Running a new job

Once the master node creates a new masterJobCoordinator instance, it invokes its RunJob method to kick off the execution of the job. Since the method is a bit lengthy, we will break it down into a set of smaller blocks:

execFactory := newMasterExecutorFactory(c.cfg.serializer, c.barrier)
executor, err := c.cfg.jobRunner.StartJob(c.cfg.jobDetails, execFactory)
if err != nil {
    c.cancelJobCtx()
    return xerrors.Errorf("unable to start job on master: %w", err)
}

for assignedPartition, w := range c.cfg.workers {
    w.SetDisconnectCallback(c.handleWorkerDisconnect)
    if err := c.publishJobDetails(w, assignedPartition); err != nil {
        c.cfg.jobRunner.AbortJob(c.cfg.jobDetails)
        c.cancelJobCtx()
        return err
    }
}

The first two lines in the previous block should look a bit familiar. We are following exactly the same initialization pattern as we did with the worker coordinator's implementation, which is we first create our custom executor factory and invoke the user-provided StartJob method to obtain an executor for the graph algorithm. Then, we iterate the list of worker streams and invoke the publishJobDetails helper to construct and send a JobDetails payload to each connected worker.

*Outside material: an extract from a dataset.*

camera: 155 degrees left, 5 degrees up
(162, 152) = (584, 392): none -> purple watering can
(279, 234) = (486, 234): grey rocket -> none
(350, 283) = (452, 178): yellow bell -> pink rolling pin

But how does the publishJobDetails method actually figure what UUID range to include in each outgoing JobDetails message? If you recall from Chapter 10, Building, Packaging, and Deploying Software, the Range type provides the PartitionExtents convenience method, which gives a partition number in the [0, numPartitions) range. It returns the UUID values that correspond to the beginning and end of the requested partition. So, all we need to do here is to treat the worker's index in the worker list as the partition number assigned to the worker!

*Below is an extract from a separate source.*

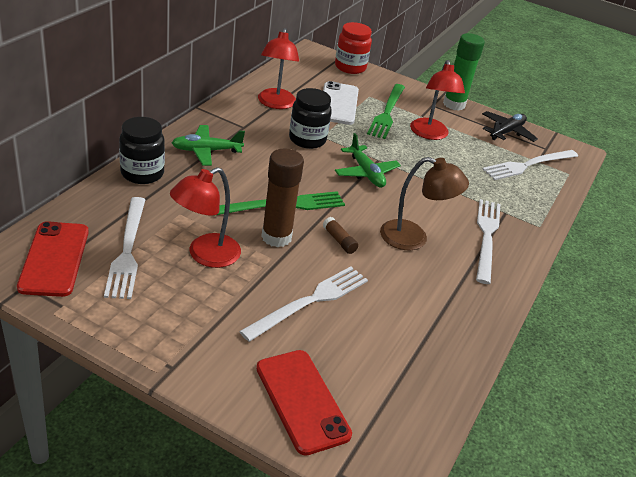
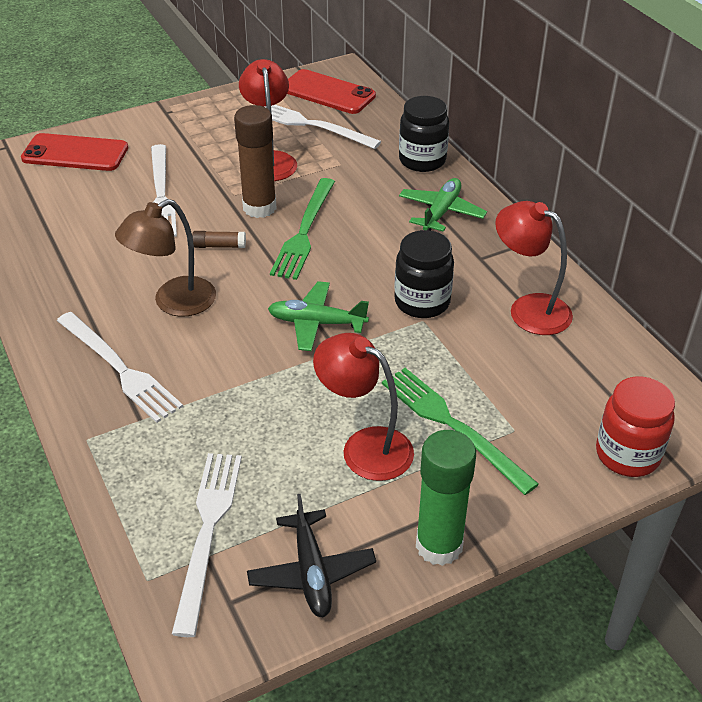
camera: 130 degrees right, 5 degrees up
(338, 104) = (504, 377): white phone -> none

Once the JobDetails payloads are broadcast by the master and received by the workers, each worker will create its own local job coordinator and begin executing the job just as we saw in the previous section.

As the master is dealing with multiple worker streams, we need to spin up a goroutine for handling incoming payloads from each worker. To ensure that all goroutines properly exit before RunJob returns, we will make use of sync.WaitGroup:

var wg sync.WaitGroup
wg.Add(len(c.cfg.workers))
graph := executor.Graph()
for workerIndex, worker := range c.cfg.workers {
    go func(workerIndex int, worker *remoteWorkerStream) {
        defer wg.Done()
        c.handleWorkerPayloads(workerIndex, worker, graph)
    }(workerIndex, worker)
}

While our goroutines are busy handling incoming payloads, the master executes the various stages of the graph's state machine:

if err = c.runJobToCompletion(executor); err != nil {
    c.cfg.jobRunner.AbortJob(c.cfg.jobDetails)
    if xerrors.Is(err, context.Canceled) {
        err = errJobAborted
    }
}

c.cancelJobCtx()
wg.Wait() // wait for any spawned goroutines to exit before returning.
return err
}

Once the job execution completes (with or without an error), the job context is canceled to send a stop signal to any still-running payload processing goroutines. The RunJob method then blocks until all goroutines exit and then returns.